Source material:
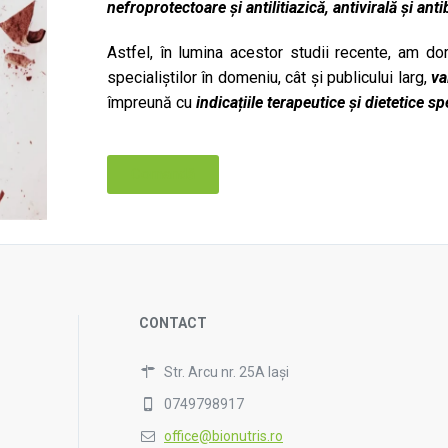
nefroprotectoare și antilitiazică, antivirală și an
Astfel, în lumina acestor studii recente, am dor
specialiștilor în domeniu, cât și publicului larg,
val
împreună cu
indicațiile terapeutice și dietetice sp
Comandă
CONTACT
Str. Arcu nr. 25A Iași
0749798917
office@bionutris.ro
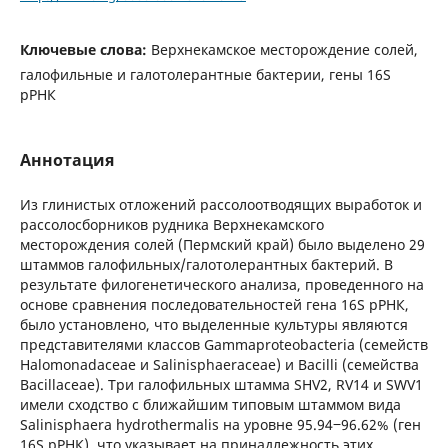
Ключевые слова:
Верхнекамское месторождение солей,
галофильные и галотолерантные бактерии, гены 16S
рРНК
Аннотация
Из глинистых отложений рассолоотводящих выработок и
рассолосборников рудника Верхнекамского
месторождения солей (Пермский край) было выделено 29
штаммов галофильных/галотолерантных бактерий. В
результате филогенетического анализа, проведенного на
основе сравнения последовательностей гена 16S рРНК,
было установлено, что выделенные культуры являются
представителями классов Gammaproteobacteria (семейств
Halomonadaceae и Salinisphaeraceae) и Bacilli (семейства
Bacillaceae). Три галофильных штамма SHV2, RV14 и SWV1
имели сходство с ближайшим типовым штаммом вида
Salinisphaera hydrothermalis на уровне 95.94‒96.62% (ген
16S рРНК), что указывает на принадлежность этих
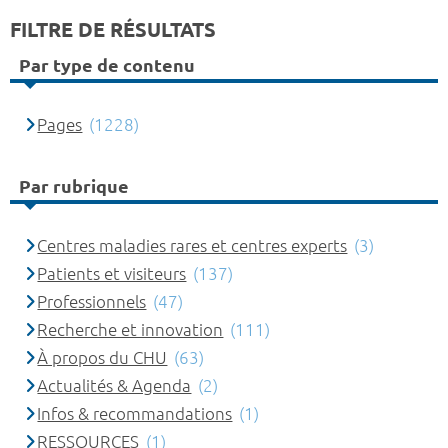
FILTRE DE RÉSULTATS
Par type de contenu
Pages
(1228)
Par rubrique
Centres maladies rares et centres experts
(3)
Patients et visiteurs
(137)
Professionnels
(47)
Recherche et innovation
(111)
À propos du CHU
(63)
Actualités & Agenda
(2)
Infos & recommandations
(1)
RESSOURCES
(1)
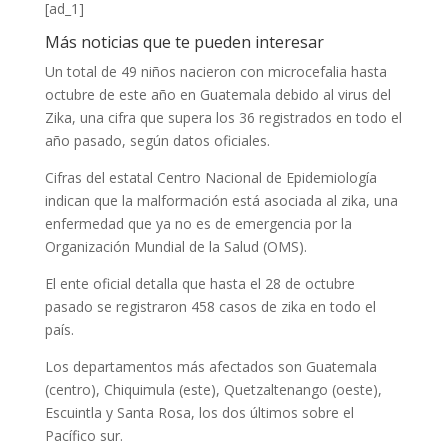
[ad_1]
Más noticias que te pueden interesar
Un total de 49 niños nacieron con microcefalia hasta
octubre de este año en Guatemala debido al virus del
Zika, una cifra que supera los 36 registrados en todo el
año pasado, según datos oficiales.
Cifras del estatal Centro Nacional de Epidemiología
indican que la malformación está asociada al zika, una
enfermedad que ya no es de emergencia por la
Organización Mundial de la Salud (OMS).
El ente oficial detalla que hasta el 28 de octubre
pasado se registraron 458 casos de zika en todo el
país.
Los departamentos más afectados son Guatemala
(centro), Chiquimula (este), Quetzaltenango (oeste),
Escuintla y Santa Rosa, los dos últimos sobre el
Pacífico sur.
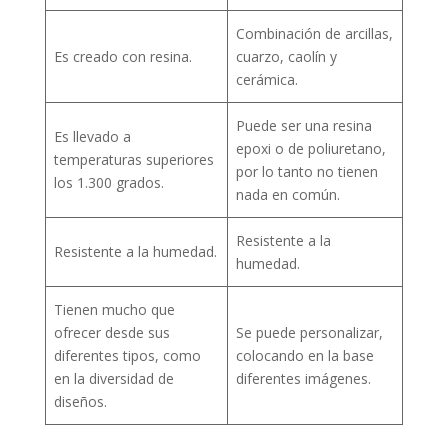
Combinación de arcillas,
Es creado con resina.
cuarzo, caolín y
cerámica.
Puede ser una resina
Es llevado a
epoxi o de poliuretano,
temperaturas superiores
por lo tanto no tienen
los 1.300 grados.
nada en común.
Resistente a la
Resistente a la humedad.
humedad.
Tienen mucho que
ofrecer desde sus
Se puede personalizar,
diferentes tipos, como
colocando en la base
en la diversidad de
diferentes imágenes.
diseños.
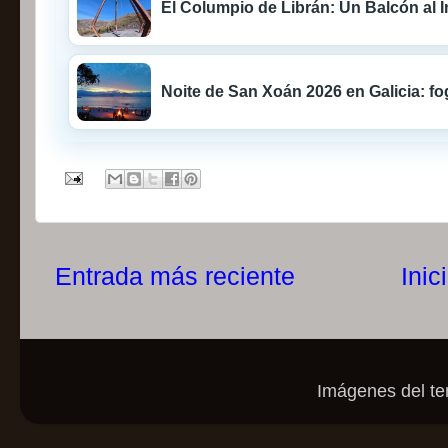
El Columpio de Librán: Un Balcón al In
Noite de San Xoán 2026 en Galicia: fo
Entrada más reciente
Inic
Imágenes del t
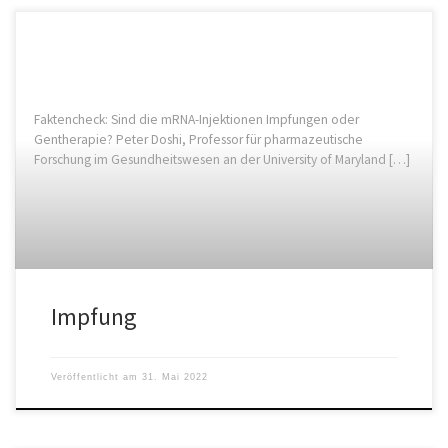
Faktencheck: Sind die mRNA-Injektionen Impfungen oder
Gentherapie? Peter Doshi, Professor für pharmazeutische
Forschung im Gesundheitswesen an der University of Maryland […]
Impfung
Veröffentlicht am
31. Mai 2022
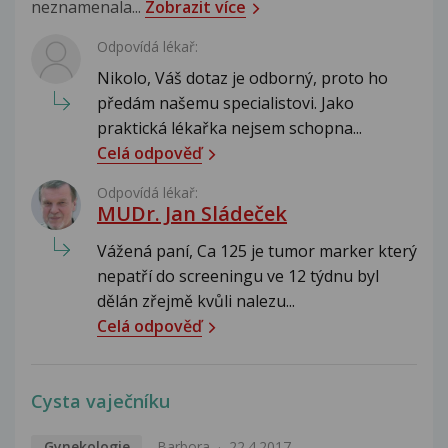
neznamenala...
Zobrazit více
Odpovídá lékař:
Nikolo, Váš dotaz je odborný, proto ho
předám našemu specialistovi. Jako
praktická lékařka nejsem schopna...
Celá odpověď
Odpovídá lékař:
MUDr. Jan Sládeček
Vážená paní, Ca 125 je tumor marker který
nepatří do screeningu ve 12 týdnu byl
dělán zřejmě kvůli nalezu...
Celá odpověď
Cysta vaječníku
Gynekologie
Barbora
22.4.2017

Prompt: Take the material above and output only the lines from the one that contains "Organización Mundial de la Salud (OMS)." through the one that contains "Es creado con resina.", ends included and images left out.

Answer to this problem:
Organización Mundial de la Salud (OMS).
El ente oficial detalla que hasta el 28 de octubre
pasado se registraron 458 casos de zika en todo el
país.
Los departamentos más afectados son Guatemala
(centro), Chiquimula (este), Quetzaltenango (oeste),
Escuintla y Santa Rosa, los dos últimos sobre el
Pacífico sur.
Combinación de arcillas,
Es creado con resina.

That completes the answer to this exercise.